## What needs to be done
Change every "scientific name" in the listing below to "binomial name" and write the lines out again with nothing else altered. Leave the pictures out of your answer.

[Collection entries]
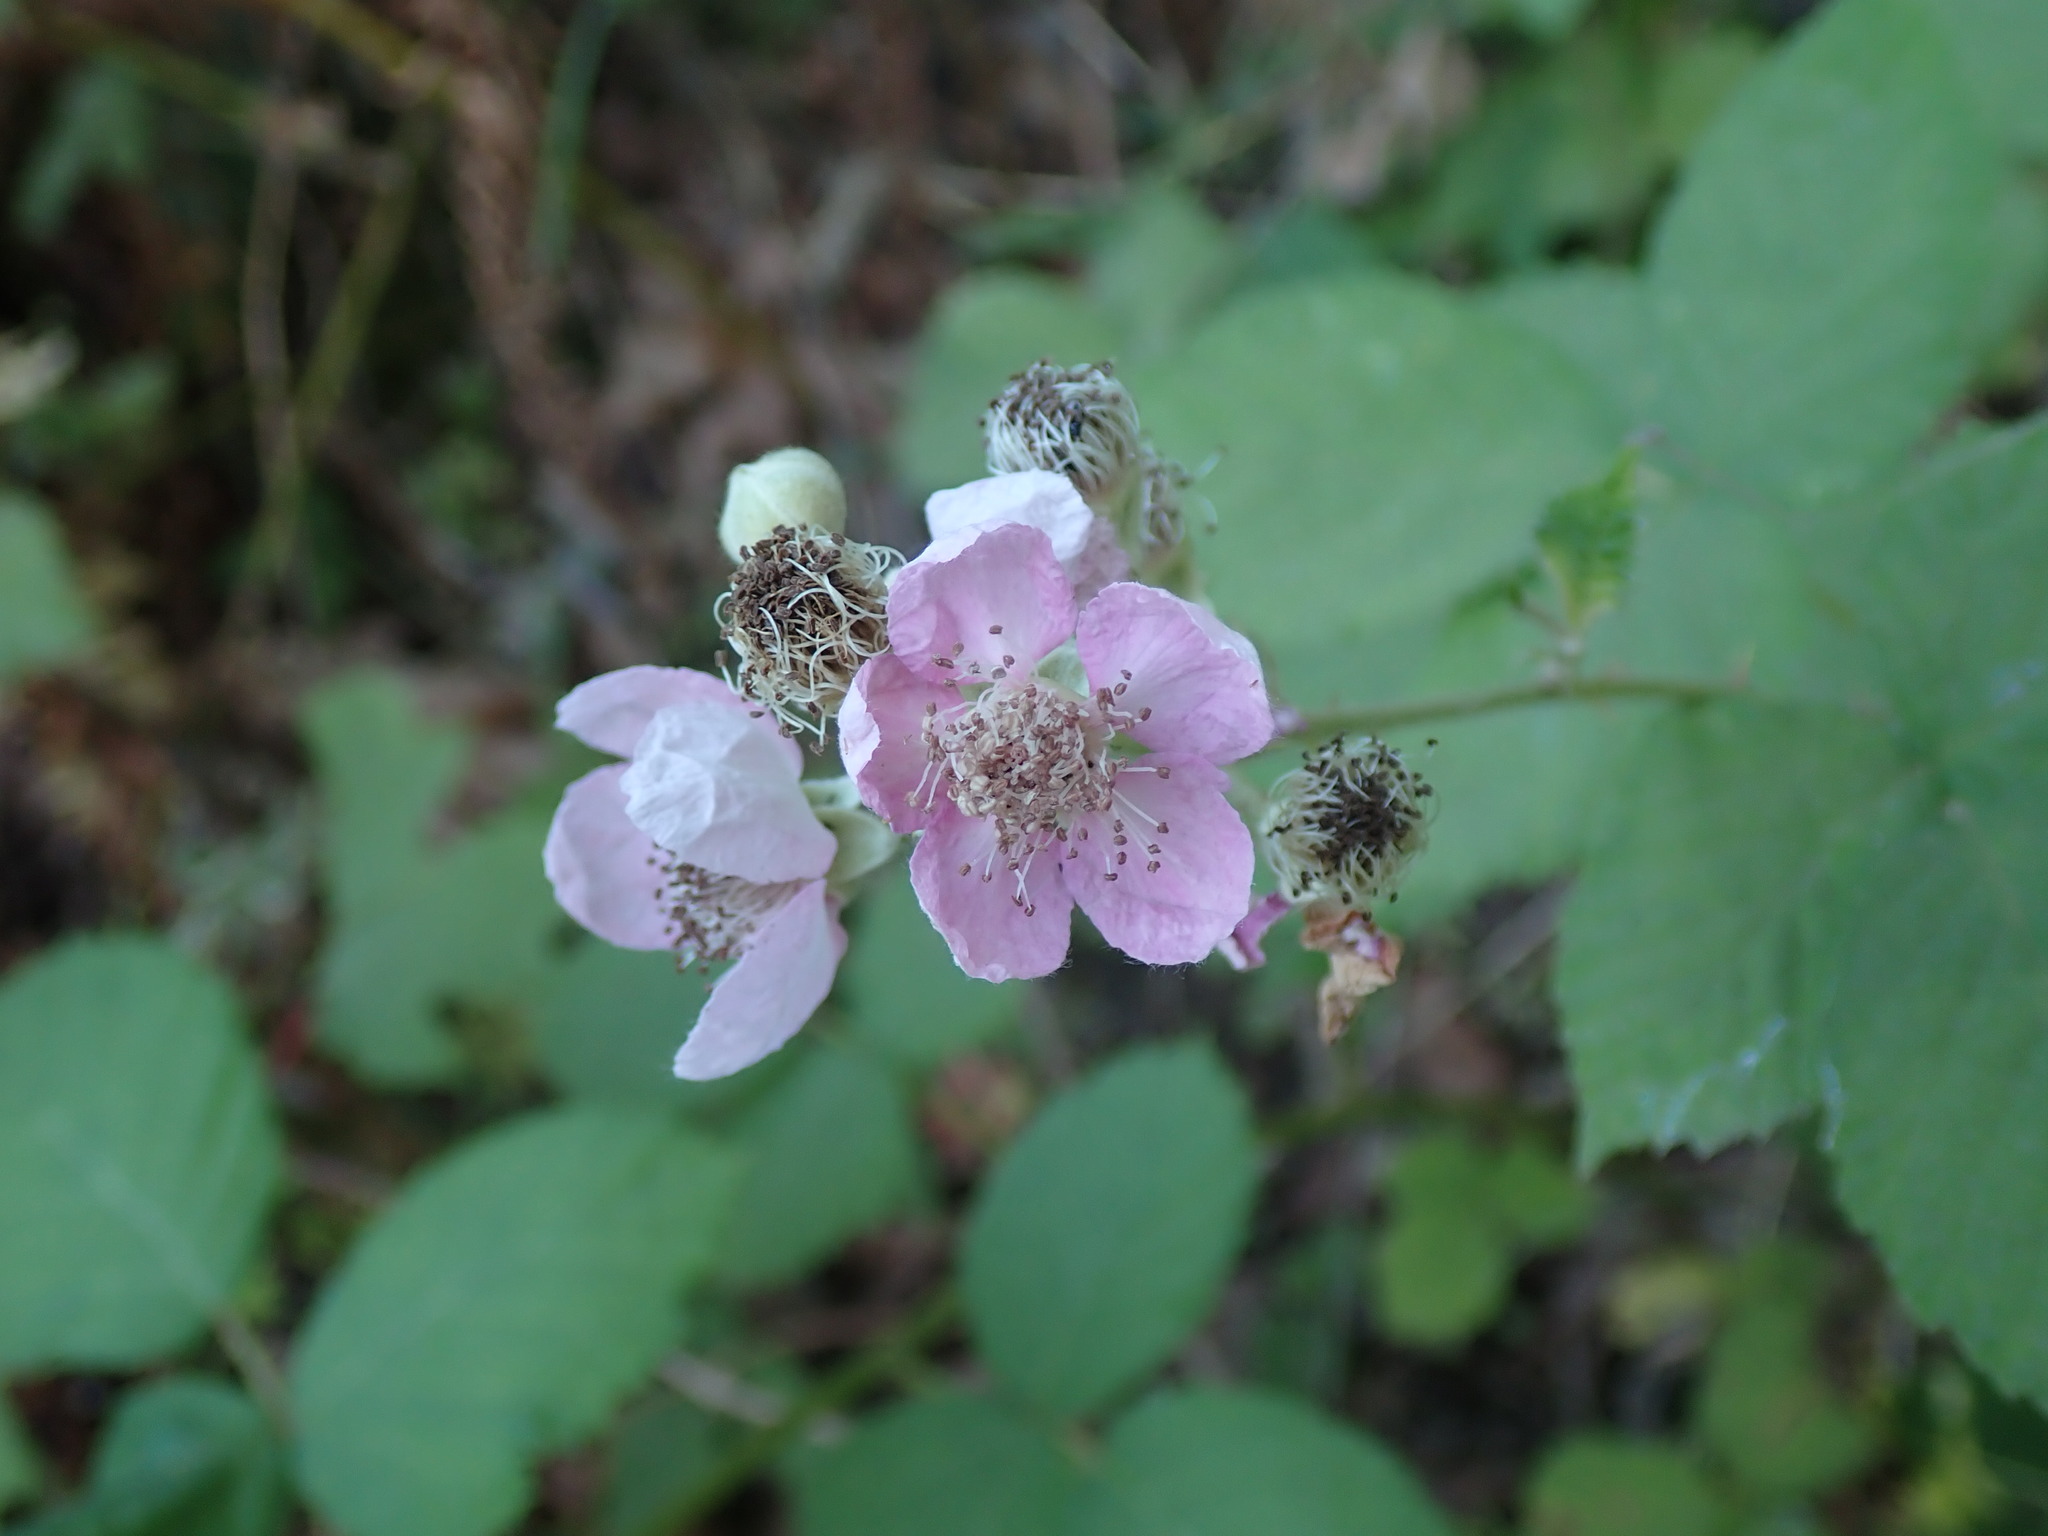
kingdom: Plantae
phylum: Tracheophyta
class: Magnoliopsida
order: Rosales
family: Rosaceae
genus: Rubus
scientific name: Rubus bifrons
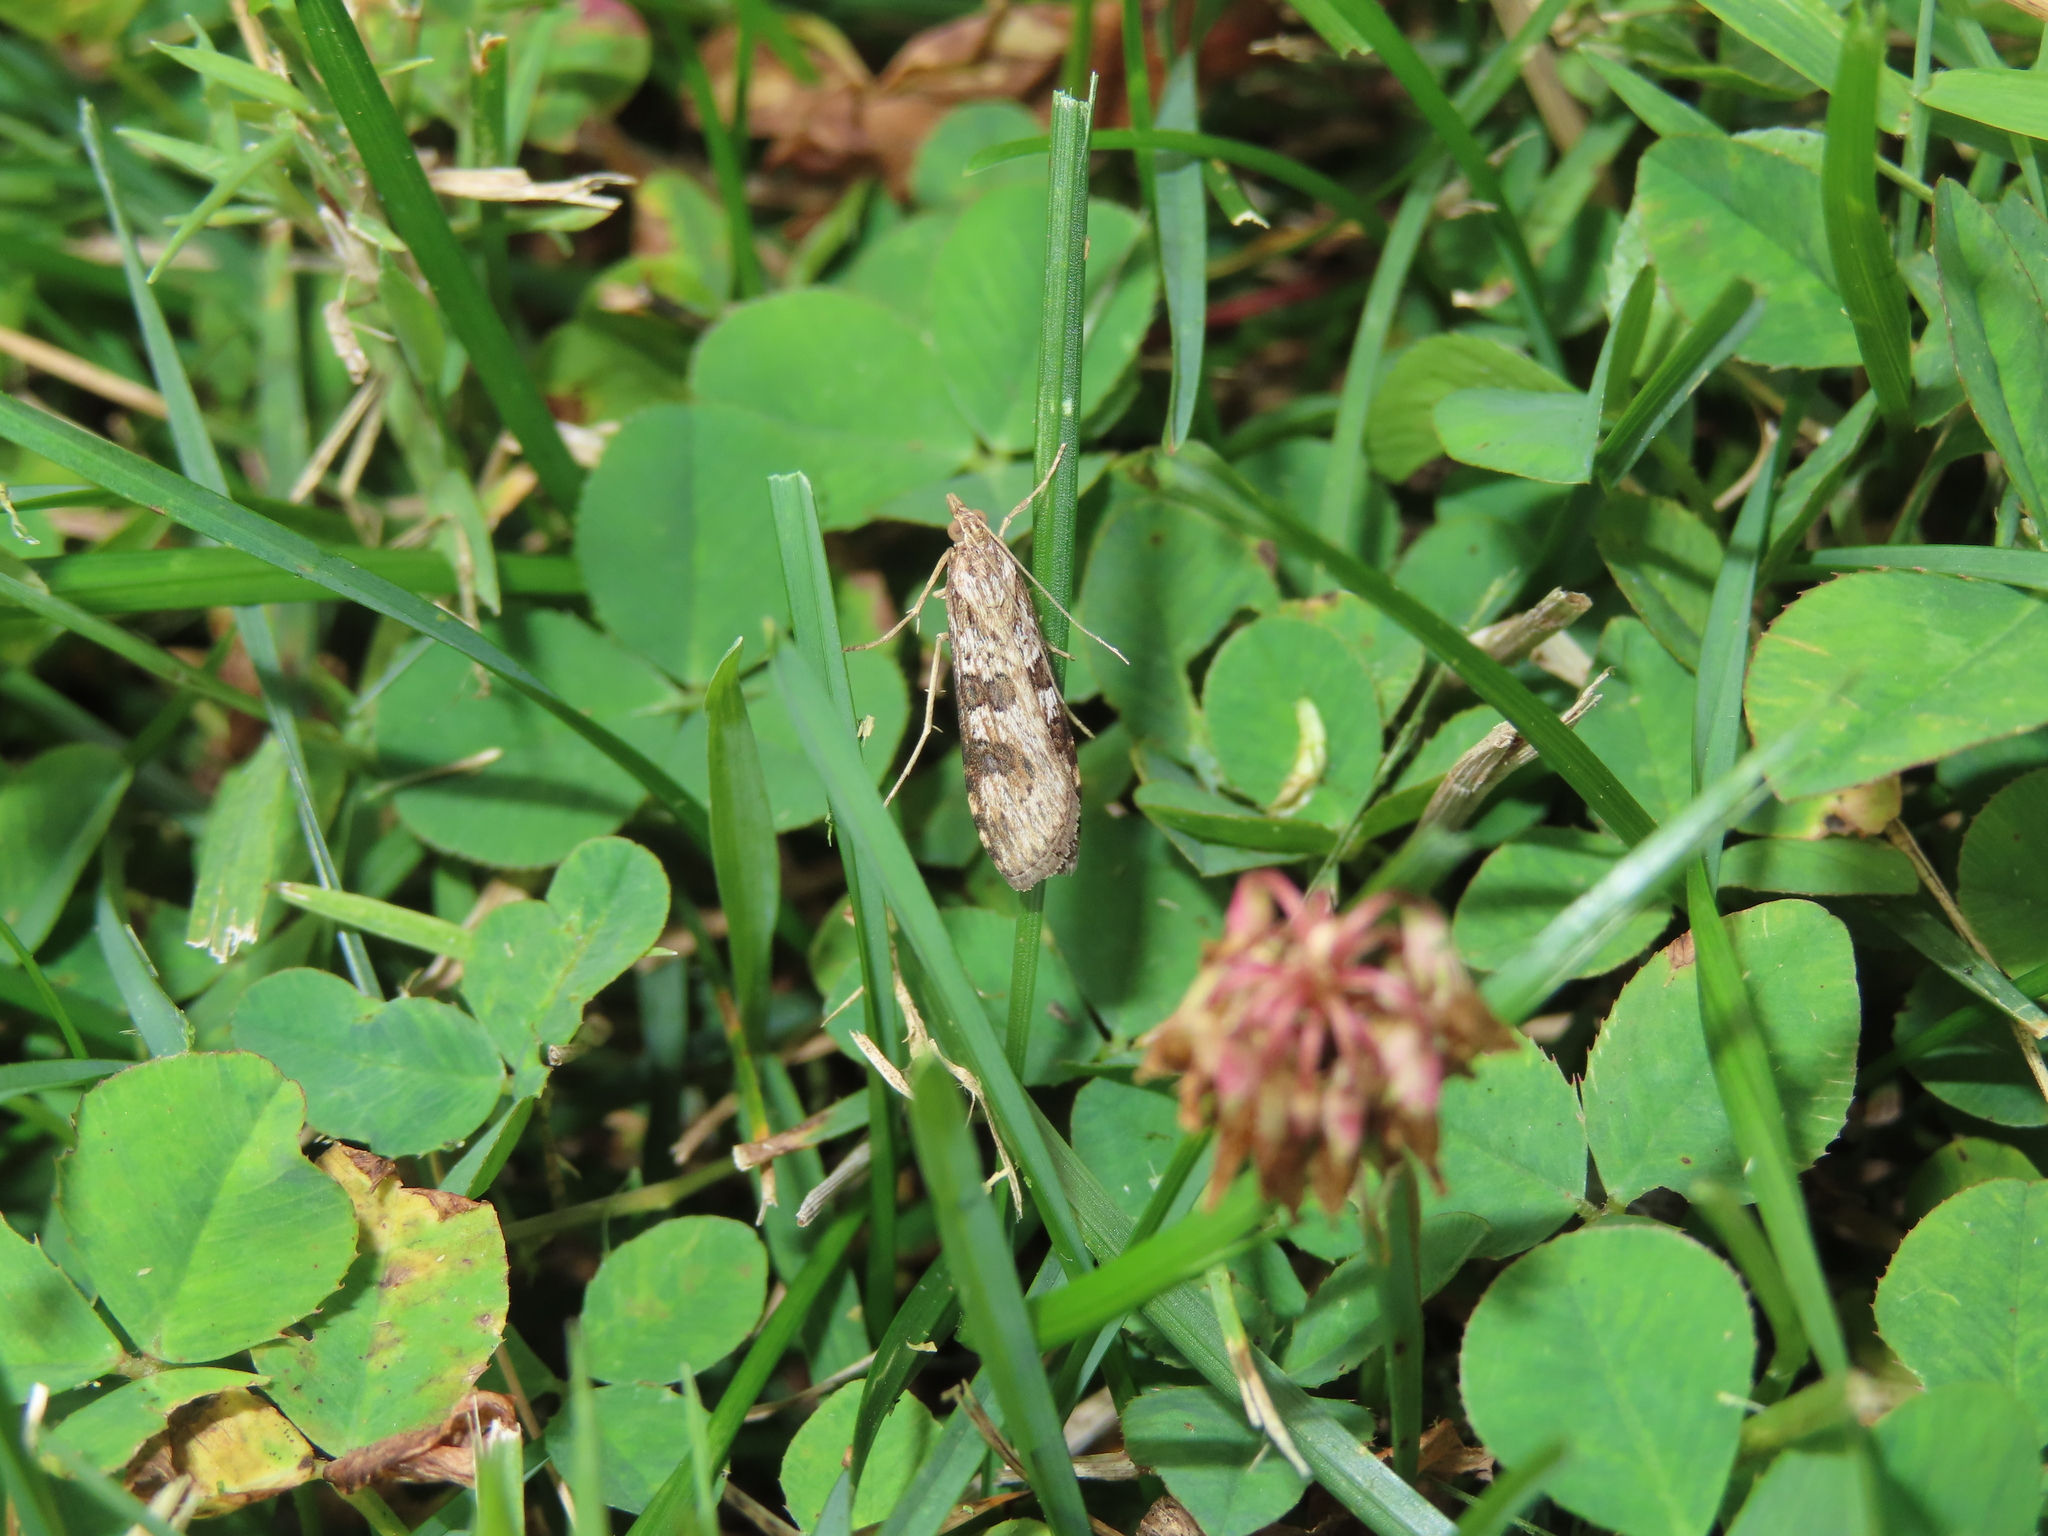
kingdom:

## Exercise result
kingdom: Plantae
phylum: Tracheophyta
class: Magnoliopsida
order: Rosales
family: Rosaceae
genus: Rubus
binomial name: Rubus bifrons
kingdom:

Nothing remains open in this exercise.